El intruso
Manuel Pérez Recio | Nelo

Peluso ladraba con insistencia en el jardín, como si hubiera olfateado algún topillo, cuando, de pronto, se escuchó un crujido en la tarima del salón, como si alguien caminara de puntillas para no hacer ruido.
–Alfred, ¿eres tú? –preguntó la anciana desde su silla de ruedas. Esperó unos instantes e insistió–: ¿Por qué no dices nada, Alfred?… Vamos, sabes que no me gustan esos jueguecitos…
–¡Cierra el pico, vieja loca! –respondió a su espalda una voz huraña y fría.
–¿Quién, quién es usted? –titubeó la anciana, más confusa que asustada, perdiendo la mantita de lana que cubría sus piernas.
El intruso desenrolló un cable de acero muy fino y, sin ocultar sus intenciones, lo pasó por delante del rostro de su víctima. Sorprendido porque no mostrara resistencia, deslizó una mano por delante de sus ojos, y descubrió que era ciega, tan ciega como se quedó su madre tras recibir aquella paliza de un cliente cuando él solo era un niño taciturno y desconfiado.

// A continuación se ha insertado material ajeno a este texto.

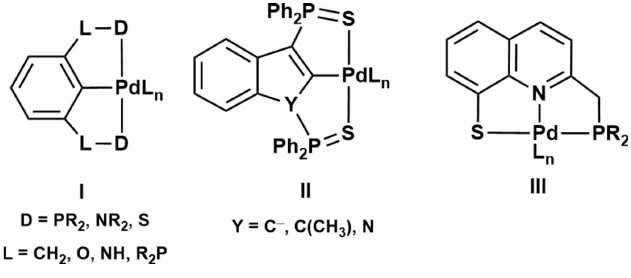
Figure 1 Schematic representation of Pd pincer complexes I – III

Tras vacilar durante unos instantes, tomó asiento en el sofá que había junto a la chimenea y advirtió a la anciana:
–Ni una sola palabra.
Incapaz de comprender lo que estaba sucediendo, la otra se persignó en el pecho y guardó silencio.
Al cabo de unos minutos, el perro dejó de ladrar, y la anciana de recordar. Una llave entró en la cerradura, la puerta se abrió muy despacio y un estridente chirrido invadió toda la estancia.
–Alfred, ¿eres tú? –preguntó la anciana, algo aturdida. Se había quedado dormida.
–Claro… ¿Quién si no? –respondió su marido, todavía de espaldas al salón, visiblemente sorprendido.
El intruso se incorporó.
–Alfred, hueles raro. ¿Has estado bebiendo? –advirtió su mujer.
Cuando Alfred se volvió hacia ella y vio al hombre postrado junto al sofá, retrocedió un paso; su rostro palideció y aumentó la cadencia de su respiración.
Tras un revelador cruce de miradas, el intruso esgrimió en tono de reproche:
–Maldita sea, no me dijiste que era ciega. Tendrás que hacerlo tú mismo.
Dejó el cable de acero sobre la repisa de la chimenea y se marchó.
–No sabía que teníamos visita. ¿Qué quería ese hombre? ¿Por qué se ha marchado tan pronto? –preguntó la anciana, azorada.
–Nadie, querida, créeme –negó el otro. Recogió la manta del suelo y volvió a colocarla sobre las piernas de su mujer.
–No mientas, Alfred. Estoy ciega, no sorda.
–…Está bien –admitió resignado—. Ha venido a traer algo para ti. Quería darte una sorpresa, pero no ha sido posible.
Al oír aquello, el rostro de la anciana se deformó en una caricaturesca mueca de satisfacción.
–No me digas que…
–El mismo.
–¿Y qué es? ¿Qué es? –inquirió la mujer, aleteando las manos como si espantara moscas a su alrededor.
Alfred recogió el cable de acero que había dejado el intruso en la chimenea y se acercó a ella amagando una turbia sonrisa.
–Este año te ha dejado un bonito collar. ¿Quieres que te lo ponga?
–¡Sí! –exclamó la anciana, entusiasmada. Y se desabrochó el último botón de la blusa, dejando al descubierto su ajado cuello.